Rou’s pulse quickened, and she had to tip her head back to see his face. “You are by far the most beautiful and financially successful of your brothers. How can beauty and wealth be a source of shame?”

He traced her profile, his finger lightly covering her brow, the length of her nose, the curve of lips and then chin. “Oh you of all people should know that beauty and wealth are deceitful gifts. Some of the world’s most evil men have hidden their true nature behind beautiful faces.”

Her skin flushed and burned beneath his light touch. “Are you evil, Zayed?”

He reached down and pulled her into his arms and lifted her to her feet, bringing her so close that she could feel the hard length of his body from his chest to his knees. “No,” he murmured against her cheek, his warm breath tingling her ear. “But I am cursed.”
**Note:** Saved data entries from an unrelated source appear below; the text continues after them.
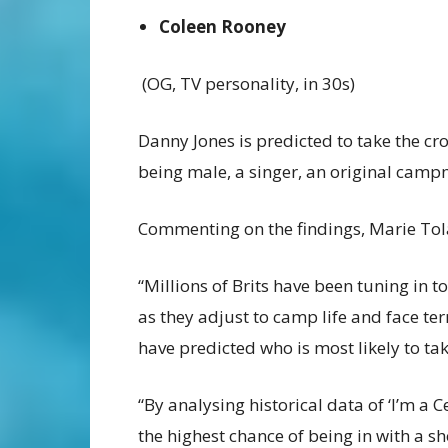
Coleen Rooney
(OG, TV personality, in 30s)
Danny Jones is predicted to take the crow
being male, a singer, an original campm
Commenting on the findings, Marie Tola
“Millions of Brits have been tuning in 
as they adjust to camp life and face terr
have predicted who is most likely to ta
“By analysing historical data of ‘I’m a 
the highest chance of being in with a sho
Rou shivered against him. “Do not say such things.”

He wrapped an arm snugly around her waist, holding her in such a way that she could feel the size of his ribs, the lean hips, hard thighs, as well as the rigid male length between. “But I have promised to protect you,” he said, his lips trailing ever so slowly across her cheek to the edge of her mouth, “and that includes protecting you from me.”

And then he tilted her head back, and his lips covered hers, hungry and fierce, as if a man starved. She felt her own mouth tremble beneath the pressure of his, even as a terrible weakness filled her belly. She felt weak and empty and in desperate need of his arm holding her up, holding her against him, holding her as though he never intended to let her go.

Zayed kissed her thoroughly, parting her lips, taking her mouth, taking her tongue between his lips, kissing her until she shivered and shuddered, burning from the inside out. With veins hot and thick, veins that felt as though they were filled with stinging honey, Rou lost all track of time, lost track of everything but this fierce fire between them.

Long minutes later when Zayed lifted his head, he stroked her flushed cheek, as if marveling at its softness. “You are too good, too innocent, for a life with me, laeela,” he said regretfully, “but I cannot ignore duty. Not now, not after all these years. I have to honor Sharif, and that means I have to have you.”